Wednesday, May 24, 2023

Rewired genetic 'clock' slows aging and increases cellular lifespan in yeast by 80%

Good news! Better than plastic surgery and Botox injections? 😊 This sounds very promising to halt or delay aging!

Journal Science found this paper so interesting that they provided a perspective and an editor's summary for it.

"Yeast cells have a transcriptional toggle switch that leads them to die by one of two fates: One causes death by nucleolar decline, the other by mitochondrial decay. By rewiring this transcriptional switch into a negative-feedback loop, Zhou et al. were able to cause yeast cells to oscillate between the two states and increase their life span by 82% ... These results represent a step forward toward the use of engineering principles to design synthetic gene circuits that control complex biological traits."

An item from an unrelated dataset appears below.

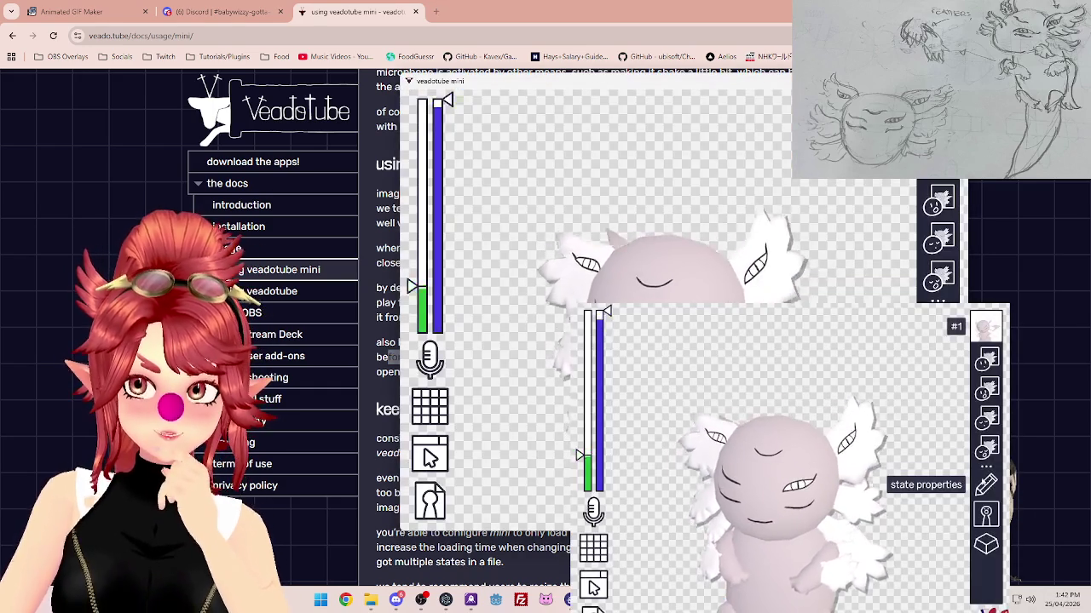
{"action": "left_click", "coordinate": [985, 467]}
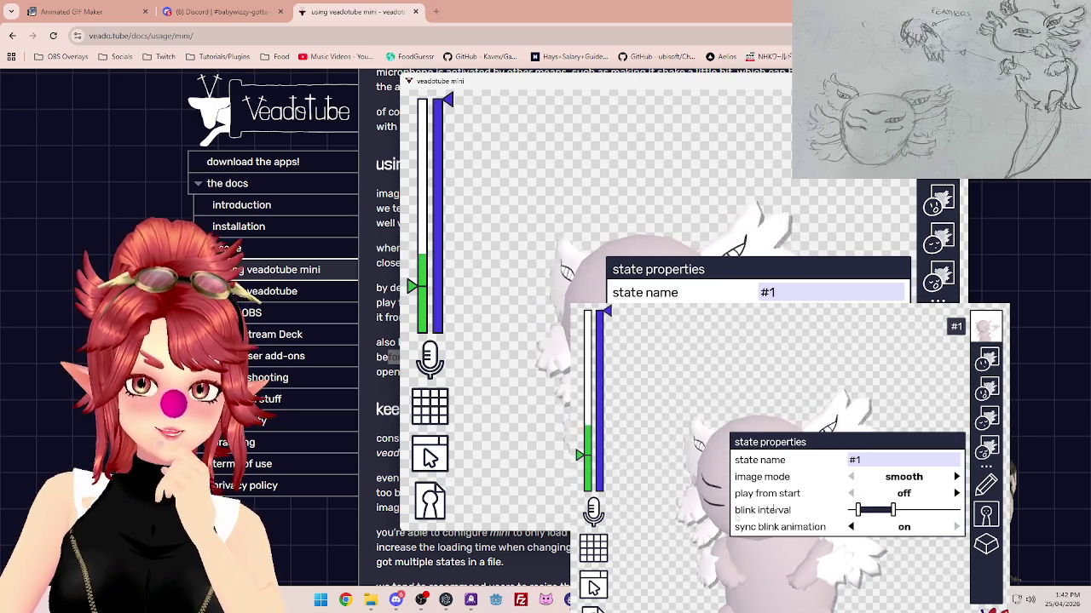
- Check the avatar and program settings menus, then reopen and close state #1's properties
{"action": "left_click", "coordinate": [430, 502]}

"... These advances resulted in a dramatically extended cellular lifespan, setting a new record for life extension through genetic and chemical interventions. ...
the researchers in this study first used computer simulations of how the core aging circuit operates. ...
Several years ago the multidisciplinary UC San Diego research team began studying the mechanisms behind cell aging, a complex biological process that underlies human longevity and many diseases. They discovered that cells follow a cascade of molecular changes through their entire lifespan until they eventually degenerate and die. But they noticed that cells of the same genetic material and within the same environment can travel along distinct aging routes. About half of the cells age through a gradual decline in the stability of DNA, where genetic information is stored. The other half ages along a path tied to the decline of mitochondria, the energy production units of cells. ..."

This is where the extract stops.